Ia memandangiku dan lagi-lagi menutup mulutku dengan jarinya.
“Aku sudah tahu…Aku mengerti…”
Ia memelukku lebih erat dan mengecup keningku dengan penuh kasih.
“Biar aku yang membayar semua penderitaanmu, aku akan selalu membahagiakanmu, aku akan menuruti semua permintaanmu, aku akan mengikuti kemanapun kau mau. Mungkin kadang aku akan membuatmu kesal, tapi aku akan selalu mencari cara untuk memperbaikinya.” Wajah tampannya menyunggingkan senyum yang termanis.
“Tapi aku belum siap untuk menemui ayahku…Aku juga belum siap untuk menikah.”
Aku memandangnya dengan kening mengerut kebawah, takut ia marah padaku. Namun ia mendekatkan wajahnya padaku dan menempelkan bibirnya dibibirku dengan lembut dan hangat.
“Aku sudah menunggu selama sepuluh tahun, menunggumu sepuluh tahun lagi pun aku tidak peduli.”
“Tidak selama itu, Jessica meminta ia menikah lebih dulu sebelum kita menikah.” Ucapku.
“Oh,tidak. Kita tidak akan menikah selamanya kalau begitu.”
Aku tertawa mendengarnya.
“Siapa yang bisa menaklukan hati sekeras batu itu?Siapa yang sanggup menghadapi ego nya?” Ocehnya.
Aku makin tertawa geli mendengarnya.
Saat menjelang fajar hujan sudah berhenti. Kami memutuskan untuk kembali ke cottage namun kami keluar cottage kembali karena menyadari Jessica tertidur di sofa dengan Salman memeluknya erat. Aku baru ingat Jessica sering takut berlebihan pada petir. Saat kami berjalan-jalan dipinggir pantai, Banyu tertawa lega.
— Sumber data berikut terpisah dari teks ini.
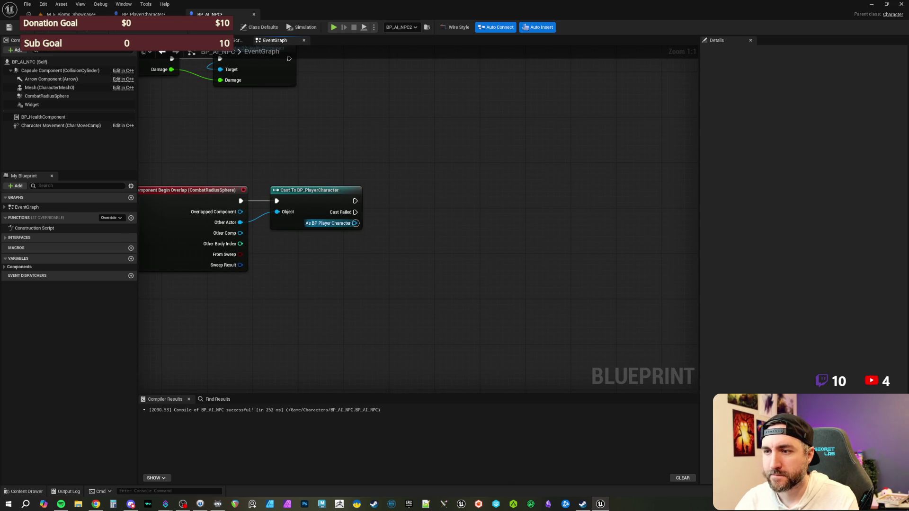
left_click_drag(389, 223, 407, 231)
After the cast, set the Widget's visibility to true with a checked Set Visibility node.
mouse_move(34, 105)
left_mouse_down()
mouse_move(345, 169)
mouse_move(448, 173)
mouse_move(422, 209)
mouse_move(376, 213)
left_mouse_up()
type("set visi")
left_click(493, 204)
left_click_drag(488, 173, 512, 196)
left_click(406, 169)
left_click_drag(386, 163, 445, 230)
left_click_drag(422, 187, 559, 255)
left_click(518, 172)
left_click(518, 233)
mouse_move(265, 181)
left_mouse_down()
mouse_move(300, 162)
mouse_move(301, 127)
left_mouse_up()
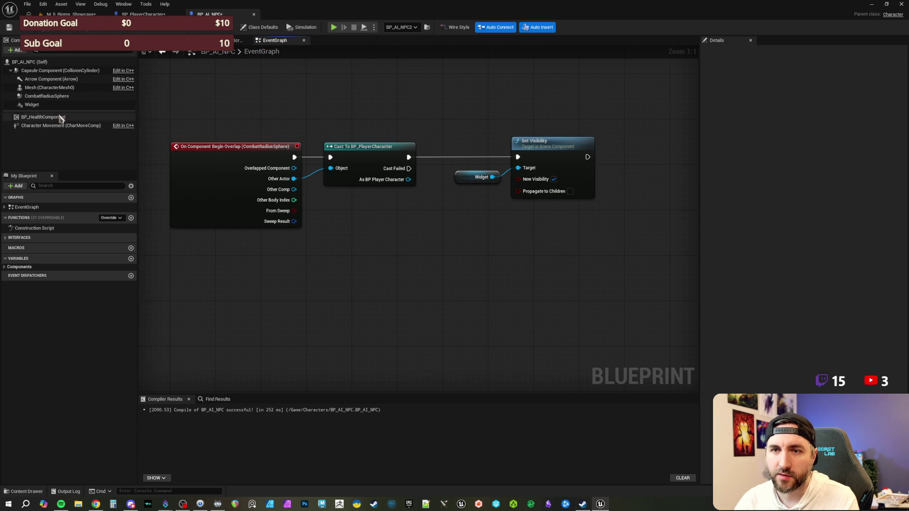
Add an On Component End Overlap event for CombatRadiusSphere.
left_click(58, 97)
“Sepertinya kita tidak perlu menunggu lama.” Ucapnya sambil menggendongku dan melemparku ke laut.
“Banyu, dingin!!!” Aku berteriak dan menyiraminya dengan air laut.
Kami berlarian saling tarik-menarik dan menjatuhkan diri kelaut. Kami kelelahan dan berbaring diatas pasir, tangannya menggenggam tanganku dengan erat, kami saling berpandangan kemudian tersenyum dalam hati seakan-akan sama mengucapkan harapan yang sama.
Ya, sepertinya tak akan lama lagi.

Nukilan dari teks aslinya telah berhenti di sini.